◆ DATASET ENTRIES ◆
* * * * *

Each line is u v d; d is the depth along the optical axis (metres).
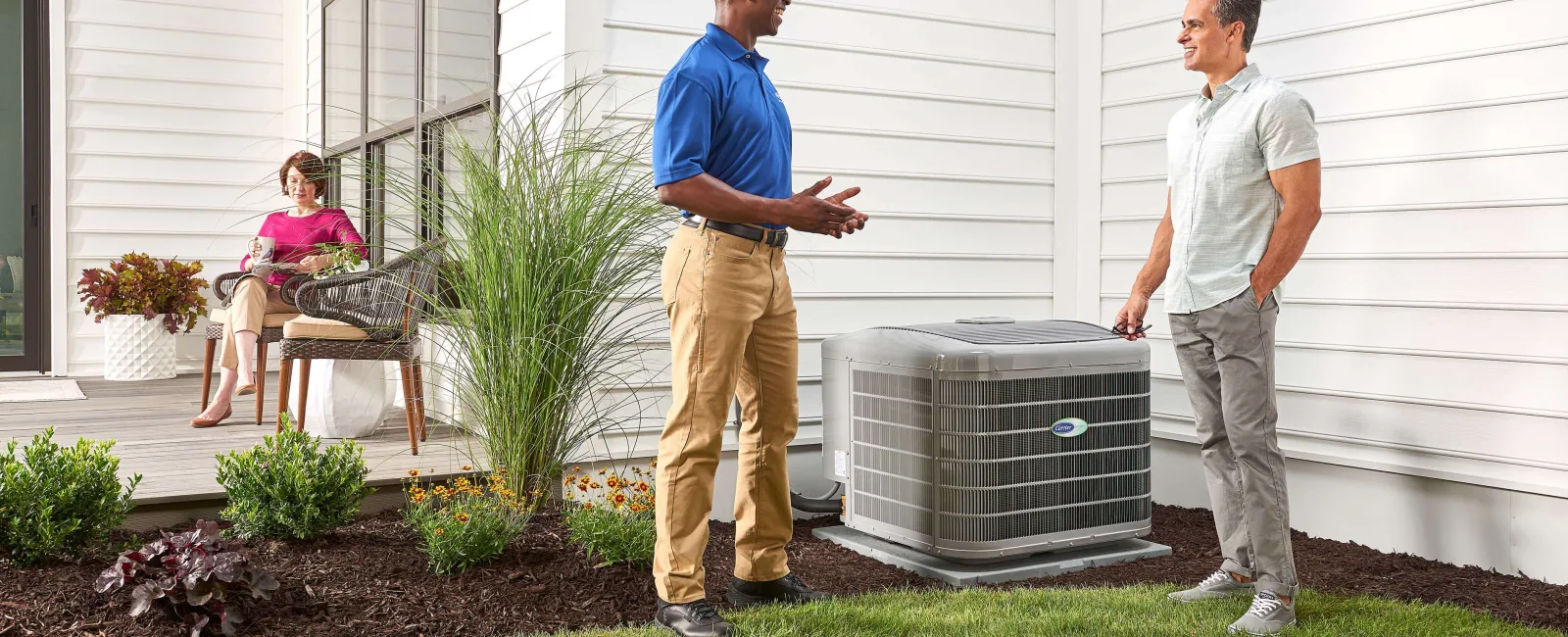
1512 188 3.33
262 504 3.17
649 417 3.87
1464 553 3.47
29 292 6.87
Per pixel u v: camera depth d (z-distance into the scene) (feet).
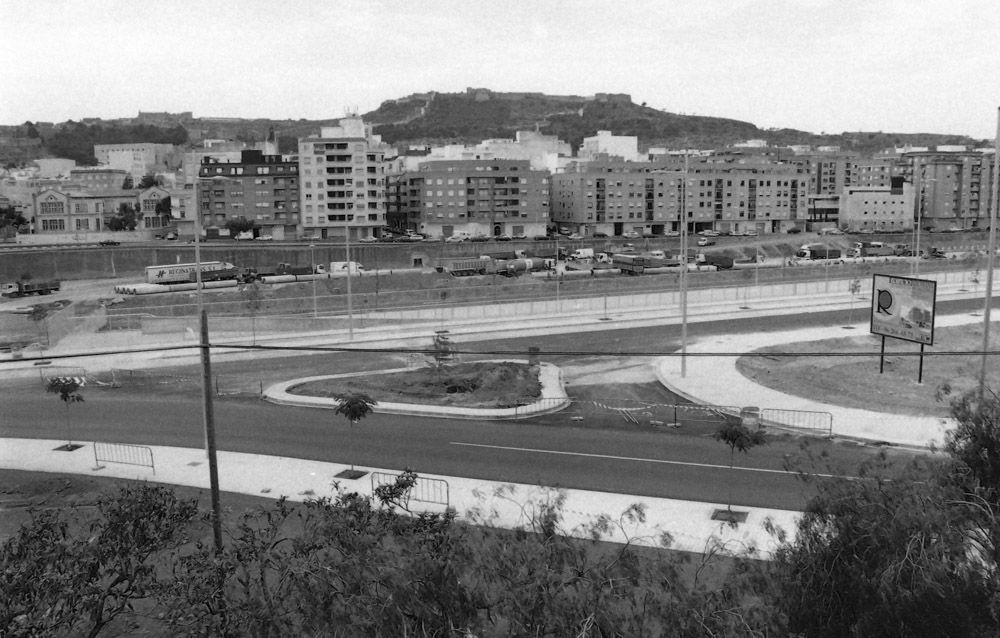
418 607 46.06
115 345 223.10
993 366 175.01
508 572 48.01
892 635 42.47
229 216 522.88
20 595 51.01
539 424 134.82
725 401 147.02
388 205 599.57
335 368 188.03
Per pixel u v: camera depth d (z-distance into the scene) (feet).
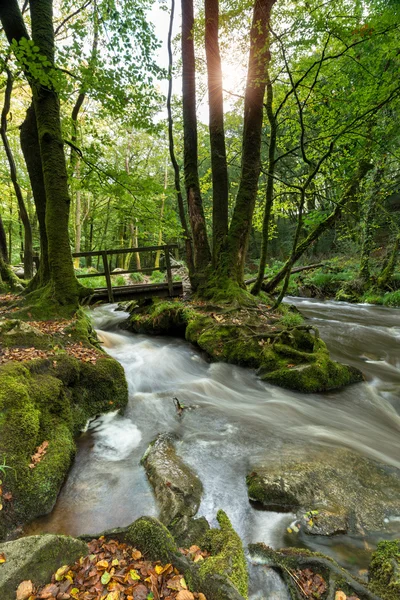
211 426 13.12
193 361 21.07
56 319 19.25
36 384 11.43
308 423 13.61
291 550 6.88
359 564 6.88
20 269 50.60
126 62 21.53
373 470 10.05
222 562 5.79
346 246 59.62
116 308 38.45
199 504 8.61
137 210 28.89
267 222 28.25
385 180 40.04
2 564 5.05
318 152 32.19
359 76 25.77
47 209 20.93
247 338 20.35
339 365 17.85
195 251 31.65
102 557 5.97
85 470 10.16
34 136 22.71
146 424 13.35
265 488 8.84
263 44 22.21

* * * * *

◆ WHAT TO DO ◆
Type out all the records verbatim, minus images.

◆ TASK SOLUTION ◆
Each line is u v d; d is the depth along the optical axis (metres).
1512 188 3.33
262 504 3.17
649 417 3.87
1464 553 3.47
29 292 6.87
Per pixel u v: camera depth d (z-distance into the scene) (feet).
418 607 46.06
115 345 223.10
993 366 175.01
508 572 48.01
892 635 42.47
229 216 522.88
20 595 51.01
539 424 134.82
725 401 147.02
388 205 599.57
335 368 188.03
Per pixel u v: camera depth d (z-distance into the scene) (feet).
211 426 13.12
193 361 21.07
56 319 19.25
36 384 11.43
308 423 13.61
291 550 6.88
359 564 6.88
20 269 50.60
126 62 21.53
373 470 10.05
222 562 5.79
346 246 59.62
116 308 38.45
199 504 8.61
137 210 28.89
267 222 28.25
385 180 40.04
2 564 5.05
318 152 32.19
359 76 25.77
47 209 20.93
247 338 20.35
339 365 17.85
195 251 31.65
102 557 5.97
85 470 10.16
34 136 22.71
146 424 13.35
265 488 8.84
263 44 22.21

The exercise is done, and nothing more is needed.